DATA SUPPLIED START
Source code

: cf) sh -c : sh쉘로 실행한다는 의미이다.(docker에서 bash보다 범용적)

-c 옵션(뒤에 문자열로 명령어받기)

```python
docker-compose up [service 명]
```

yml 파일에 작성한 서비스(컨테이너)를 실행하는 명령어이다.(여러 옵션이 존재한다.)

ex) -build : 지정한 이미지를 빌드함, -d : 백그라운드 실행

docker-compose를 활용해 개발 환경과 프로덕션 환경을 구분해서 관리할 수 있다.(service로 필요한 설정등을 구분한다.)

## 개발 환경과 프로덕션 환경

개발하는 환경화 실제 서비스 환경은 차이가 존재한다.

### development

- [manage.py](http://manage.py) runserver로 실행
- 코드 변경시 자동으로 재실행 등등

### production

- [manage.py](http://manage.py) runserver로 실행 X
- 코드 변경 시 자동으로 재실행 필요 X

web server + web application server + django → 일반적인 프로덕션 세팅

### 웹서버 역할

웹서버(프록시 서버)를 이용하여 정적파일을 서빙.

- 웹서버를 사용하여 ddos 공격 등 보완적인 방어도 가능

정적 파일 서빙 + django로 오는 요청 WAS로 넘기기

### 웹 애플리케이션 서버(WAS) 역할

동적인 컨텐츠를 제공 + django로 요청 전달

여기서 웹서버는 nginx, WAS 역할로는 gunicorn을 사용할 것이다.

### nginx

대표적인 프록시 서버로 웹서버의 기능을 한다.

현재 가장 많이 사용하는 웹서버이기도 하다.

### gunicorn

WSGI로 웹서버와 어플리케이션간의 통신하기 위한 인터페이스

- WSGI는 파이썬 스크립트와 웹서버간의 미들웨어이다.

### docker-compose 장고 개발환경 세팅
DATA SUPPLIED END
DATA SUPPLIED START
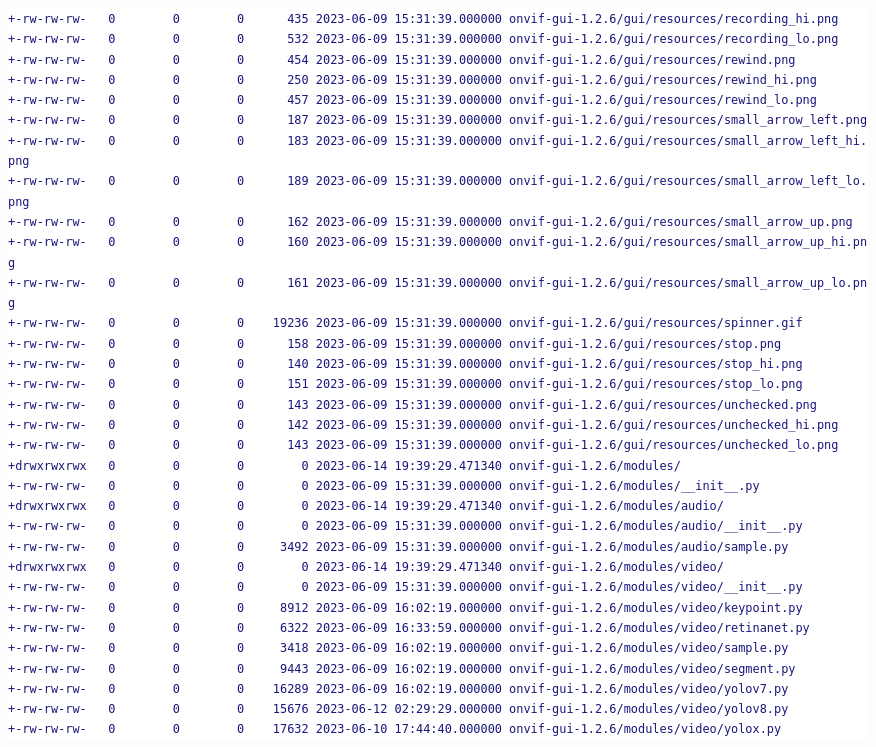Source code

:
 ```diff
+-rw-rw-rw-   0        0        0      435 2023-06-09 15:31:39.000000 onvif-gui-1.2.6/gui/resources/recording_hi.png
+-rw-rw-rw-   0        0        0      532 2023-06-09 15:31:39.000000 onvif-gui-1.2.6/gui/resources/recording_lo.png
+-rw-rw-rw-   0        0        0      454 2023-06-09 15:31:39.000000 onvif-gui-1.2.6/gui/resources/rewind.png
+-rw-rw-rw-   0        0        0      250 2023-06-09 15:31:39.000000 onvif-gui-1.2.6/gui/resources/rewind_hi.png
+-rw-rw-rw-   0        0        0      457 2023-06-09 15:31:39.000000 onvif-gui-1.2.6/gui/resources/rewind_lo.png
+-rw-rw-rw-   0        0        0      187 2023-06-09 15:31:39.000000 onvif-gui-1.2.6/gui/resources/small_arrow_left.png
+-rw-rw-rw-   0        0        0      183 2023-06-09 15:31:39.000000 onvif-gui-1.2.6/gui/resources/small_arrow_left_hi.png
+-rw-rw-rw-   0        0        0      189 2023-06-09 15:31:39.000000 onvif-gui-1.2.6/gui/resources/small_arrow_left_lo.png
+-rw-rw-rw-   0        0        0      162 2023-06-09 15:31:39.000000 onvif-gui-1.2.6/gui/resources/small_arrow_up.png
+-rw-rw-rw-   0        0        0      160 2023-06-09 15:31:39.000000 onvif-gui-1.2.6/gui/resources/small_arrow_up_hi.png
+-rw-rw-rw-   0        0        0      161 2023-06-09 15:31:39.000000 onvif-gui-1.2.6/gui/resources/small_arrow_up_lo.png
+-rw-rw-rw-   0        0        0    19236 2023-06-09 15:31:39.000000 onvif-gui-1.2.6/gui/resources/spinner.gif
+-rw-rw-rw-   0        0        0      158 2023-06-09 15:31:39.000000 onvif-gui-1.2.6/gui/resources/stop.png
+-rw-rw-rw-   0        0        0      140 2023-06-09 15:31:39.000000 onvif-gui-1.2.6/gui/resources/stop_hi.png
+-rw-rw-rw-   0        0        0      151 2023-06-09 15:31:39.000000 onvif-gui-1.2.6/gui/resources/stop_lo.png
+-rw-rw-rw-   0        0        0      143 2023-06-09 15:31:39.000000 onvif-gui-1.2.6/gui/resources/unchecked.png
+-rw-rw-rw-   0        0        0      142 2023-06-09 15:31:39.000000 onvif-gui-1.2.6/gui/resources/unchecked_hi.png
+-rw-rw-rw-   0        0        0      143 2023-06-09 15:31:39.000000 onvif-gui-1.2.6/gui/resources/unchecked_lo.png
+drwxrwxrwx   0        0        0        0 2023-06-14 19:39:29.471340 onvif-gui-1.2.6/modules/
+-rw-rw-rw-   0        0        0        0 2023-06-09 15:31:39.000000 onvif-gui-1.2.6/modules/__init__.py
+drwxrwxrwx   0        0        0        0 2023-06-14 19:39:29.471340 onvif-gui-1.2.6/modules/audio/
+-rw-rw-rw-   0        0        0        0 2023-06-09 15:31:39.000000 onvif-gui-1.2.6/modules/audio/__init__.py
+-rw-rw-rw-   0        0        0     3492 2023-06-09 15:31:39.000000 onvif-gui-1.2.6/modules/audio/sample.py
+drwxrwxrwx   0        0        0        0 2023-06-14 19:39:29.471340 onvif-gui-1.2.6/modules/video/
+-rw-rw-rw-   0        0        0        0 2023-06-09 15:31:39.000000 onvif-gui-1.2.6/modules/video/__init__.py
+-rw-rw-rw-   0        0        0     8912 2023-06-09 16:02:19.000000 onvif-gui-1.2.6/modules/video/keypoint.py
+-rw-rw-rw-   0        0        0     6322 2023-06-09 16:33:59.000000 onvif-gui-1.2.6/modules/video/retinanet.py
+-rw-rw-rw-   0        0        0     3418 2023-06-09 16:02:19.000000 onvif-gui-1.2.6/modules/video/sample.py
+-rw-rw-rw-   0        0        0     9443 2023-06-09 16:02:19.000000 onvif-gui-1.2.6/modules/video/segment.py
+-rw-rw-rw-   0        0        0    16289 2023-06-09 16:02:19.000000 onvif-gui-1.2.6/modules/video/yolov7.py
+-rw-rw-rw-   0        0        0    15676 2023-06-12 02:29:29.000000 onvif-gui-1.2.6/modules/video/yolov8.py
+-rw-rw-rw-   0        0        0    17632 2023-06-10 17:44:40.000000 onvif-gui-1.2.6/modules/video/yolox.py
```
DATA SUPPLIED END
DATA SUPPLIED START
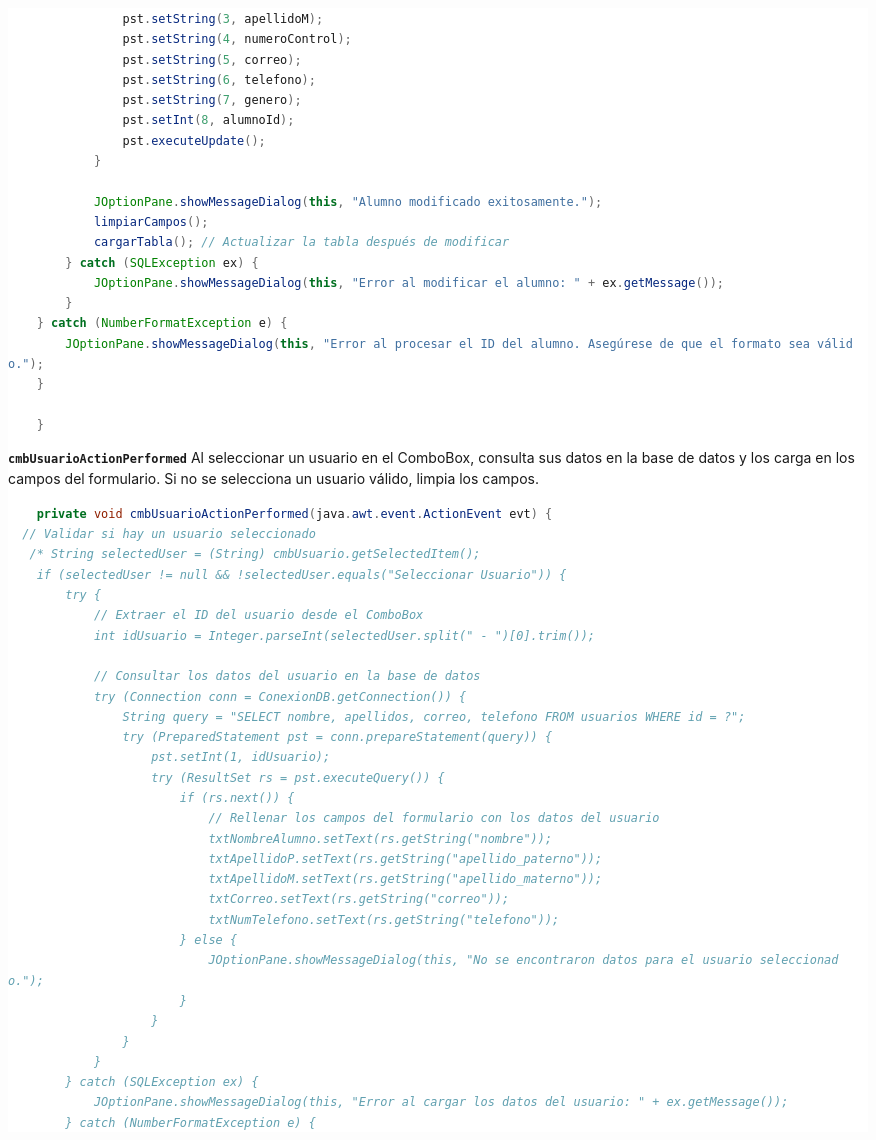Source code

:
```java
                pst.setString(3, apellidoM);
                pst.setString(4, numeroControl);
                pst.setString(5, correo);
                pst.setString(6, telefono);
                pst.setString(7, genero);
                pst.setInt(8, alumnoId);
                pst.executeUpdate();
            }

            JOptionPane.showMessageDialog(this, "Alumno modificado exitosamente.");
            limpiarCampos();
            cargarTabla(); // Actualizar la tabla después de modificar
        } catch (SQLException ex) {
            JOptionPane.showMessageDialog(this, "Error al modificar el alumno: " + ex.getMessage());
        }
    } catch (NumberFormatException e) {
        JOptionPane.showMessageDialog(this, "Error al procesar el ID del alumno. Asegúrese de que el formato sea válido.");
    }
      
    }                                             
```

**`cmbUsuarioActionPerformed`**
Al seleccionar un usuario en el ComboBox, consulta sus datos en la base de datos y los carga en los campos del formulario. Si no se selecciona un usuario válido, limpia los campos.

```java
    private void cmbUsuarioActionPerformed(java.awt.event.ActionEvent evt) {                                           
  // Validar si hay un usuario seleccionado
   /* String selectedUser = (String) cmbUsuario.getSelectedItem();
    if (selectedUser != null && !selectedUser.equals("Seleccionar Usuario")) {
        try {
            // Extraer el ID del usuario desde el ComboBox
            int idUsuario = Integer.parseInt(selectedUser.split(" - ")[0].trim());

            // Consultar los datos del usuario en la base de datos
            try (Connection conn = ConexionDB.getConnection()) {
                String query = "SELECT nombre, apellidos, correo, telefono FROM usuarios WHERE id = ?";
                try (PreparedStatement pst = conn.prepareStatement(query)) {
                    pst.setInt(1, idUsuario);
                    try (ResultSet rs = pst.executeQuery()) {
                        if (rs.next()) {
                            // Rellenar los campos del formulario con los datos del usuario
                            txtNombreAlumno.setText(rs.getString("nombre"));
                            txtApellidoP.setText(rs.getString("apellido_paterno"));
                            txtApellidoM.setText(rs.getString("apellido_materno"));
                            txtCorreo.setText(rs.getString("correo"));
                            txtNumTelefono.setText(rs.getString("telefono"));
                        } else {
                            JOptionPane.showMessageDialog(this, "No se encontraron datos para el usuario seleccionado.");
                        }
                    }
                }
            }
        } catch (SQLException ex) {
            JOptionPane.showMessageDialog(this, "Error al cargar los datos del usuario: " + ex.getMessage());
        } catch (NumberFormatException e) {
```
DATA SUPPLIED END
AIM OF THE TASK:
A lone number is the expected answer: the count of lines in these entries holding the string "존재한다".

EXERCISE SOLUTION:
2